# Moss that grows outside the aquarium?



## D.Farci (Mar 15, 2016)

I have a piece of driftwood that sticks about 1-2 inches above the water-line in my tank, and I'm curious if anyone knows a good-looking moss that would climb the wood and leave the water? 

I have a small piece of Java Moss on there now - only a thread or two - and it looks like it's dying in certain spots but still growing in others. I have a Planted+ hanging 5-6 inches above the water, so it gets pretty direct light.


----------



## Nordic (Nov 11, 2003)

Some of the wood sticking out will be wicked wet. Take a nice frond of java moss and flatten it over the wet area like a raggedy plaster, with only the tips in the water. It grows beautifully like this, instead of just reaching for the light. I have tried a few times to photograph mine, but my camera is hopeless at capturing it.


----------



## Opare (Sep 9, 2015)

Nordic said:


> Some of the wood sticking out will be wicked wet. Take a nice frond of java moss and flatten it over the wet area like a raggedy plaster, with only the tips in the water. It grows beautifully like this, instead of just reaching for the light. I have tried a few times to photograph mine, but my camera is hopeless at capturing it.




Do you think this would work for most mosses, bar the Fissidens species? Was thinking of doing this with Weeping Moss.

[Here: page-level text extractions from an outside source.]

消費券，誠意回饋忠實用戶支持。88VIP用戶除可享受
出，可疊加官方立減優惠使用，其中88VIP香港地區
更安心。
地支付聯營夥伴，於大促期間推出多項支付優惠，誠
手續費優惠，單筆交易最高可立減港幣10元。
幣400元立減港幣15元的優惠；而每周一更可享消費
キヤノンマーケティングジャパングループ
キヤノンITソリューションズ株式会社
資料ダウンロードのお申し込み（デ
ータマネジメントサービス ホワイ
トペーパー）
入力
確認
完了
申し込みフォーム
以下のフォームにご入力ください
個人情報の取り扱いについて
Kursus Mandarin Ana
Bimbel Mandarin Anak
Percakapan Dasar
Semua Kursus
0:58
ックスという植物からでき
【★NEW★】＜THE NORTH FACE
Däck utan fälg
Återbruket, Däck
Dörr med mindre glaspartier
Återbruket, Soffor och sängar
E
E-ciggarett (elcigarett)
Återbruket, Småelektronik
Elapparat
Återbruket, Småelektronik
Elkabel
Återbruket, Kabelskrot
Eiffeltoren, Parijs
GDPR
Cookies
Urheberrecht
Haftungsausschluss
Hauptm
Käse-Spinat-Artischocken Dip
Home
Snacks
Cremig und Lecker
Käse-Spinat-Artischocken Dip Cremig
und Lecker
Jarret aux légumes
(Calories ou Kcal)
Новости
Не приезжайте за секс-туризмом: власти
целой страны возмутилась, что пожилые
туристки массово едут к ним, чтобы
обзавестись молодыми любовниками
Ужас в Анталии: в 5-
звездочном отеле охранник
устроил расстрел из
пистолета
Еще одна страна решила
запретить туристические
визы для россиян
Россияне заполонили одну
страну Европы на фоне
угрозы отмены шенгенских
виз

Sent from my iPhone using Tapatalk


----------



## Nordic (Nov 11, 2003)

Give it a try, its a pretty much optimal place for mosses to grow fast, close to the light and CO2 from the surface.


----------



## Fishnshrimp2 (Sep 13, 2013)

I have some java moss growing just above the surface on a rock that sticks out the water in my shrimp tank. It does look nice, like a little green island in the aquarium.


----------



## D.Farci (Mar 15, 2016)

Cool, maybe I'll just add more of it and see if it grows in over time.


----------



## AWolf (Jun 13, 2014)

If it is mostly out of the water, some of the tiny leafed Pilea plants would also be nice. Tie it on with some Spanish moss. I see these tiny little plants hanging over and out of bird bath planters and the like. They love humidity.


----------



## Fishnshrimp2 (Sep 13, 2013)

Forgot to add photo earlier to give an idea of how it looks, once I move the tank it will be under the surface of the water. .


----------



## houseofcards (Mar 21, 2009)

Pretty much any moss can acclimate above the water line after growing near the surface. I'm pretty sure these were both peacock moss.


----------



## alcimedes (Dec 7, 2014)

I had the same situation, and just collected some terrestrial moss from a stream, put that on the wood.


----------